Ülkenin dört bir yanından çeşitli meslek gruplarından arkadaşlarımızla buradayız, çünkü biz bu ülkenin komünistleriyiz hesap sormak da başka faciaları engellemek de bizim görevimiz."

'Çok dirençli insanlar var karşımızda'

TKP MK üyesi Tuğçe Sezen Gedik de bölgedeki izlenimlerine ilişkin soL'a açıklamalarda bulundu.

"Belediyenin öncülüğünde aileler her akşam patlamanın yaşandığı saatte ilçenin meydanındaki meşaleyi yakıyorlar.
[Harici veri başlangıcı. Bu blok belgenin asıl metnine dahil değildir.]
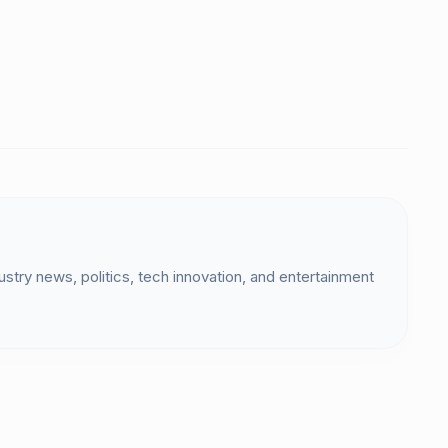
dustry news, politics, tech innovation, and entertainment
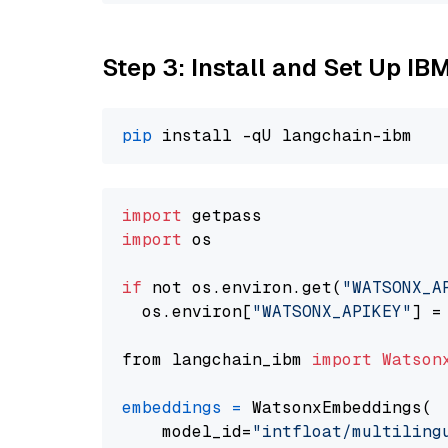
Step 3: Install and Set Up IB
pip
import
import
 os

if
 not os.environ.get(
"WATSONX_A
  os.environ[
"WATSONX_APIKEY"
] =
from langchain_ibm 
import
Watson
embeddings
=
 WatsonxEmbeddings(

    model_id=
"intfloat/multiling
Biz de ailelere eşlik etme fırsatı bulduk, gerek orada, gerekse yaptığımız aile ziyaretlerinde gördük ki çok dirençli insanlar var karşımızda" diyen Gedik, "Yaşanan facia çok boyutlu, ihtiyaçlar da öyle. Dolayısıyla yapılacak çok fazla şey var. Şimdilik bölgede konuşulan bir iddia ama tüm bu ihmaller zincirine ocağın özelleştirilmesi için göz yumduğu, ellerini ovuşturan ocak sahibi patronların olduğu söyleniyor örneğin. Bu bildik bir hikaye, ülkemizin tüm kamu kurumları benzer dezenformasyonlarla özelleştirme süreçlerine sokulmuştu" ifadesini kullandı.

'Yetkililer verecekleri ifadelere müdahale etmek için ailelerin kapısını çalıyor'

Gedik, sözlerini şöyle sürdürdü:

Herkes kendi kaderine terk edilmiş durumda bunu çok net görüyorsunuz, dava süreci nasıl işleyecek, kimler ne gerekçe ile gözaltında bunlar bilinmiyor. Yetkililer bir ihtiyaçları olup olmadığını sormak için değil, verecekleri ifadelere müdahale etmek için ailelerin kapısını çalıyor. Kiminin iki, kiminin üç çocuğu var geride kalan, geride kalanlar kendi acılarını unutmuş çocuklarıyla ayakta kalmanın çarelerini arıyor.

Her evde mutlaka başka madenci hikayeleri dinliyoruz, başka kayıplar…

'Bu davanın başından sonuna takipçisi olacağız'

Kamu ocağının geçmişteki düzeninden, iş güvenliğinden söz ediyorlar. Bir yandan kaderimizde varmış diye vuruyorlar dizlerine ama öbür yandan bu kader zenginlerin çocuklarına neden uğramıyor olan neden hep garibana oluyor diye soruyorlar. Aslında herkes farkında, örneğin yangın söndürme tüpü yokmuş koca madende. Facianın olduğu gün restoranlardan evlerden yangın tüpü toplanmış. Yakınları geçmişte de bu ocakta çalışmış insanlar geçen sürede denetimsizliğin çok arttığını özellikle vurguluyorlar. Eskiden 4’ü deneyimli 3’ü yeni 7 kişilik ekiplerle girerlermiş madene örneğin. Şimdi henüz daha yeni çalışmaya başlamış deneyimsiz işçiler tedbir alınmadan en tehlikeli alanlara yollanıyor.

Hayatını kaybedenler içinde aslında o gün vardiyası olmayan son dakika işçi yetersiz diye işe gelen işçiler var. Gündüz çocuklarıyla işi olduğu için vardiyasını değiştirip işe giden…

Çok fazla keşke diyor geride kalanlar, bizse üzerimize düşen sorumluluğu daha derinden hissediyoruz. Bu facia ilk değil ama son olmak zorunda. Teknoloji bu kadar gelişmişken, insanlık bunca yol katetmişken bir daha benzeri yaşanmamalı, hiçbir işçi iş cinayetinde ölmemeli. Hem bu davanın başından sonuna takipçisi olacağız, hem de geride kalanların yalnız hissetmesine izin vermeyeceğiz. Olayın ateşi sönüp herkes evine çekildiğinde de biz orada olmaya devam edeceğiz.